This gallery picks up where Gallery Two left off with the four 24 inch x 36 inch photo printed canvases. The images printed on those canvases were details of an acrylic on Bristol painting I had previously done, which itself was based on photos I had printed of a digitally altered image from the work Twinning.
The images here show almost each and every step in the painting process.
My intention was to use the printed canvas as a starting point; an image derived from other images, which would then spur yet another image. Bits and pieces of the history of the painting would peek through. Parts of the original, cheap reproduction photo-canvas would remain visible.
Throughout the painting I often referred to it as "bad hotel art". The cheap, generic reproductions with the machine applied texture one might find in a bad hotel. My job was to bring the individuality of the painting back to something that could have been just another generic, non-threatening abstract painting. I wanted to combine those four canvases into a single, whole painting.
I knew this would involve many layers. And I wanted the bottom layer, the printed canvas, to still have some presence. So my first step was to seal the canvas with a clear, acrylic medium. I chose to give the otherwise thin, cheap, canvas a texture, the flourish of 'artistic brushstrokes' that had nothing to do with the painting pictured beneath them. In this way, much like the after painting one might find on a printed reproduction of a painting...made by machine or man that final layer has little to do with the reality of the painting beneath, other than to give the viewer/collector/consumer the impression they are in possession of a 'real' painting.
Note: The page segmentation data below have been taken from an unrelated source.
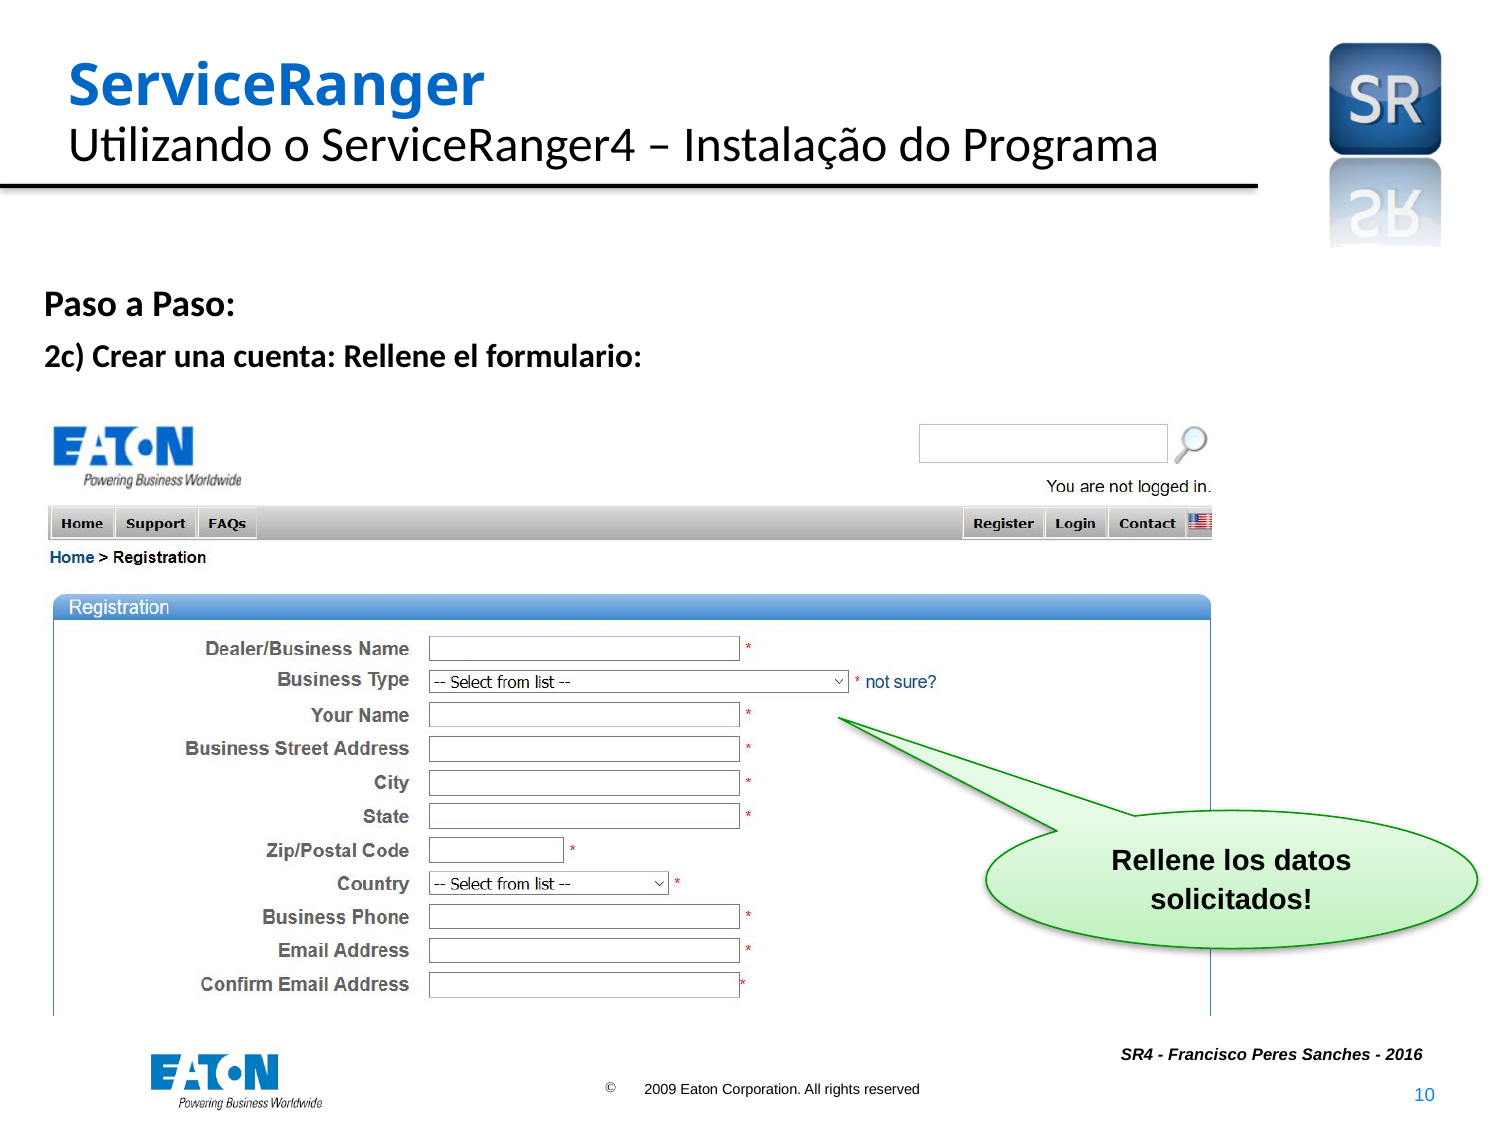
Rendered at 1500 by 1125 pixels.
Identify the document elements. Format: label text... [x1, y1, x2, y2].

title ServiceRanger Utilizando o ServiceRanger4 – Instalação do Programa [53, 0, 1354, 180]
picture [142, 1044, 330, 1118]
text_box Rellene los datos solicitados! [1216, 809, 1479, 950]
picture [44, 419, 1212, 1016]
text_box Paso a Paso: 2c) Crear una cuenta: Rellene el formulario: [29, 267, 1447, 446]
The next layers added to the canvas were acrylic paint. First marks which were 'gestural' and 'painterly'. These were followed by the beginnings of the 'pixelation'. Flat, semi-opaque squares and rectangles in flesh tones. After building these up to a certain point, I sanded them down. The first layer of texture began to be revealed.
Eventually I moved on to layers of thinly glazed oil paint, but keeping to the squares and rectangles inspired by the pixelation of the photos. The color palette also remained tied to those photos.
Sanding occurred at some point along the way.
As the painting slowly took shape the squares dominated. About mid-way it seemed to have gone further in the direction towards the "bad hotel art" than away from it.
It was time to solidify.
Glazes were applied to larger areas of the paintings. A body began to emerge. There remained a translucent quality.
Another layer of the identity began to pop out of the body. Where the colors of the body were very fleshy and natural, this body was a loud and artificial structure which had planted itself on top.
And still bits and pieces of the layers beneath shine through.